Study text:

+++

The Risks of Waiting

on Friday, 07 November 2014. Posted in Gerson's Gleanings

Our Parsha brings us, among many stories, a narrative of rescue and refuge of Lot and his family from the doomed city of Sodom.  Already fulfilled of their mission to visit Abraham in order to foretell the birth of a son to him and Sarah, two angels arrive to the residence of Abraham's relative to advise him of his chance to get out of town before it is too late.

Lot is not easily disturbed.  In fact, he is unshakeable.  The heavenly messengers must get physical, as the text records:

As dawn broke, the angels urged Lot on, saying, “Up, take your wife and your two remaining daughters, lest you be swept away because of the iniquity of the city.”  Still he delayed.  So the men seized his hand and the hand of his wife and two daughters – in the Lord's mercy on him – and brought him outside the city. (Genesis 19:15-16)

+++

Raw data:

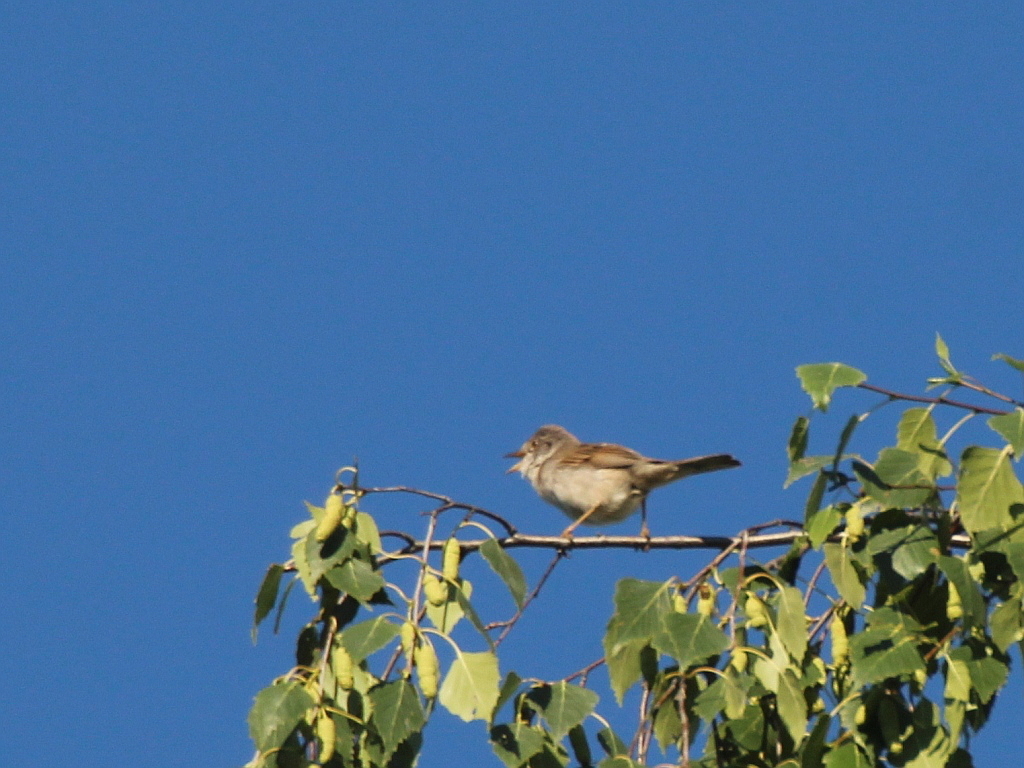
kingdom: Animalia
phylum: Chordata
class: Aves
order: Passeriformes
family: Sylviidae
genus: Sylvia
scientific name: Sylvia communis
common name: Common whitethroat
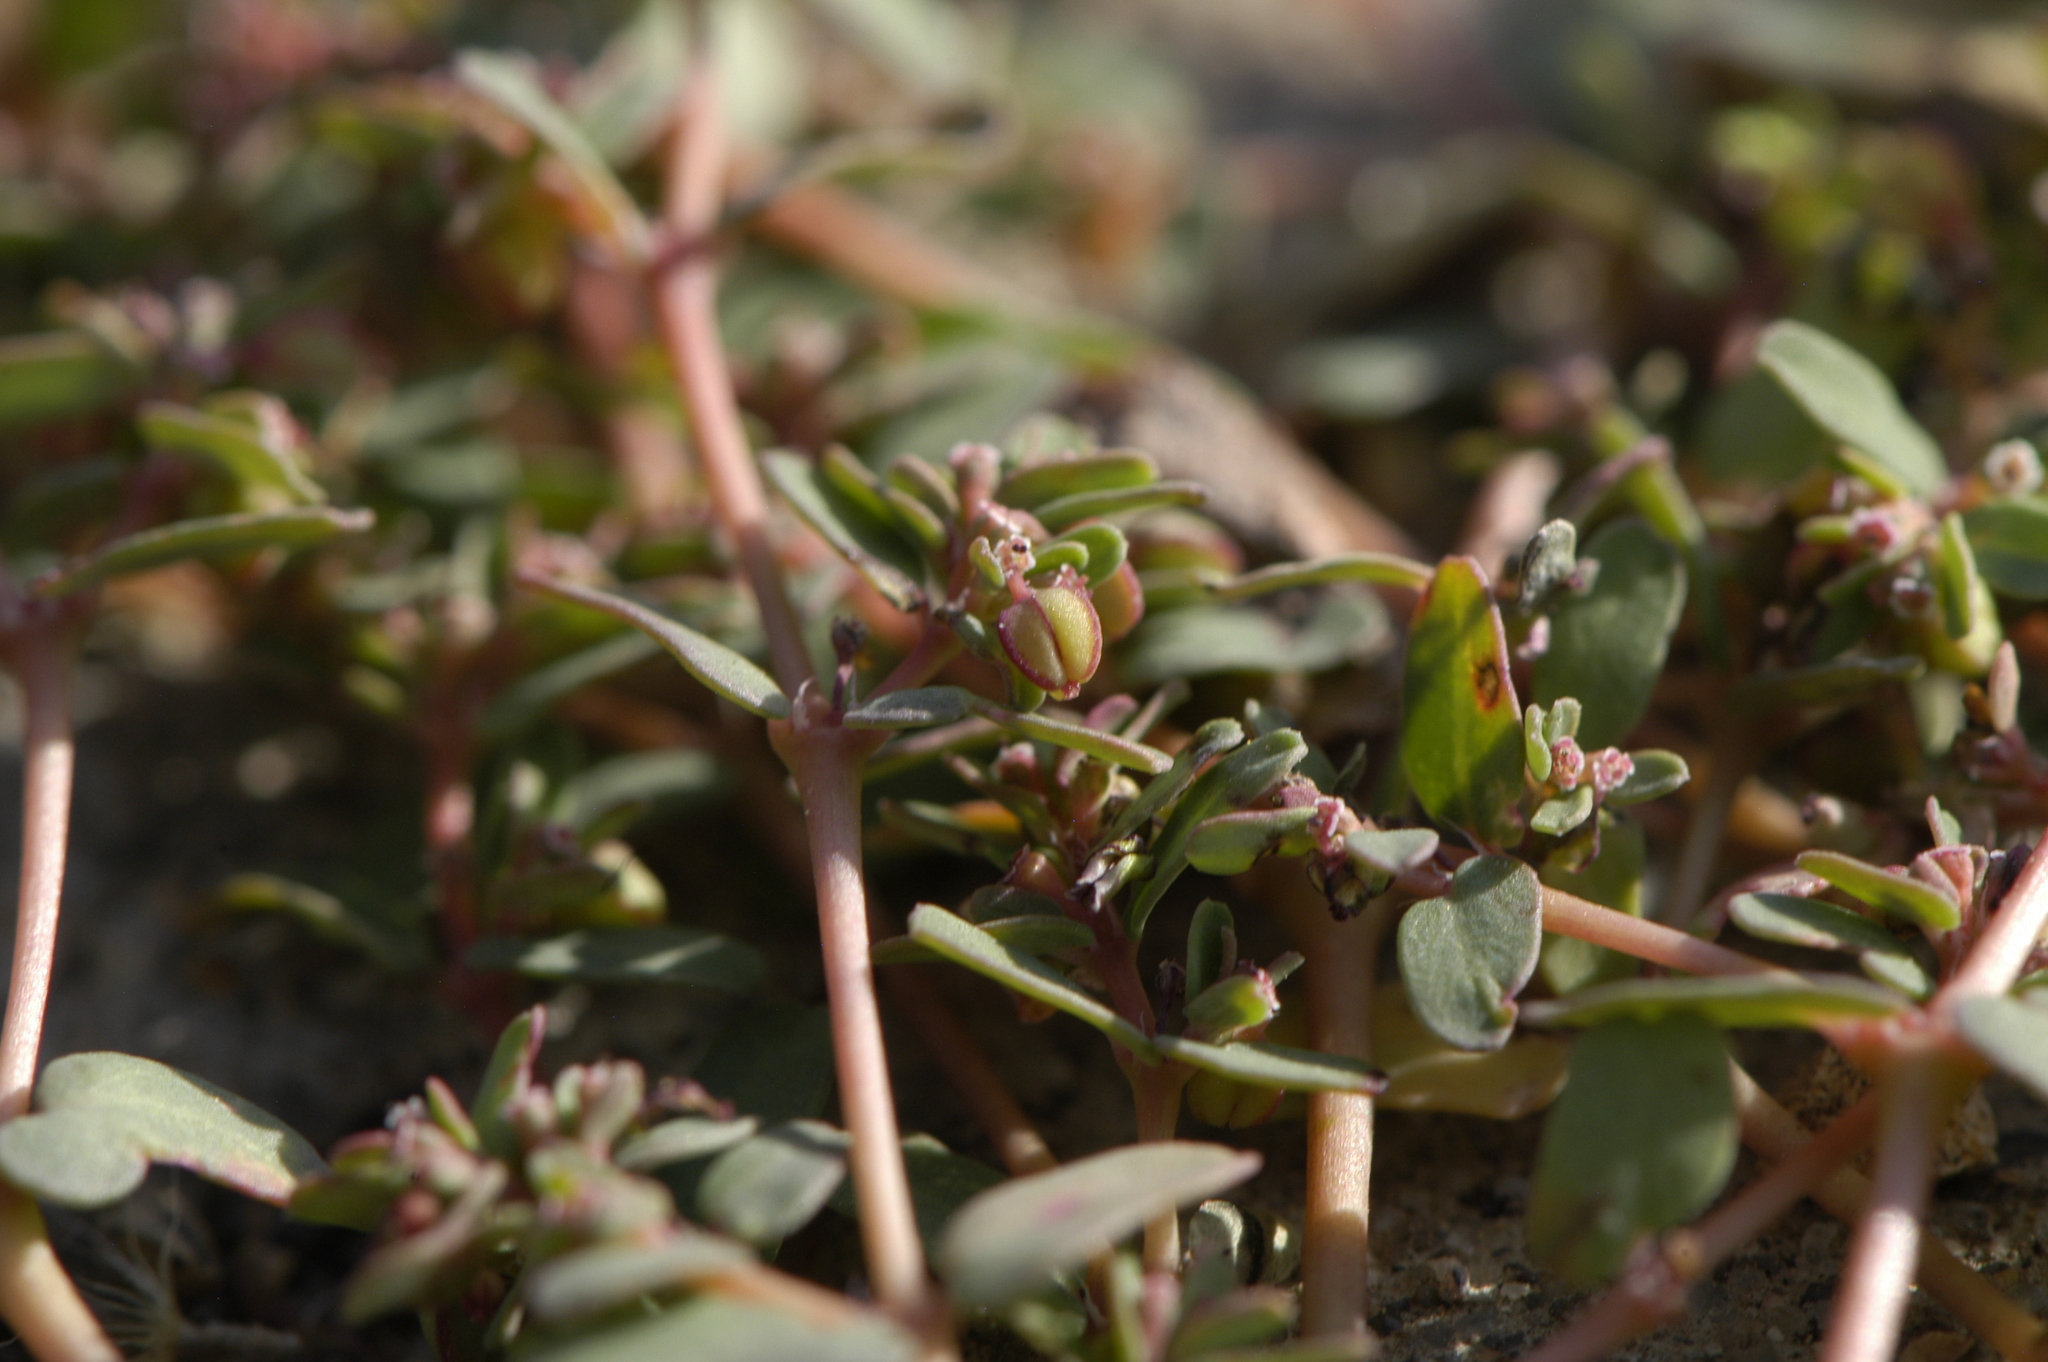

+++

Required tasks:
1 – In the post on Lot's rescue from Sodom, list each person whose hand the men seized in the quoted Genesis verses.
2 – According to the post on Lot's rescue from Sodom, what mission had the two angels already fulfilled before arriving at Lot's residence?
3 – In the post on Lot's rescue from Sodom, why did the men seize the hands of Lot and his family and bring them outside the city?

Solutions for each task:
1 –
- Lot
- Lot's wife
- Lot's two daughters

2 – They had visited Abraham to foretell the birth of a son to him and Sarah.

3 – Lot kept delaying even after the angels urged him at dawn to leave, and the post calls him unshakeable, so the messengers had to get physical. The verse also says they did it in the Lord's mercy on him.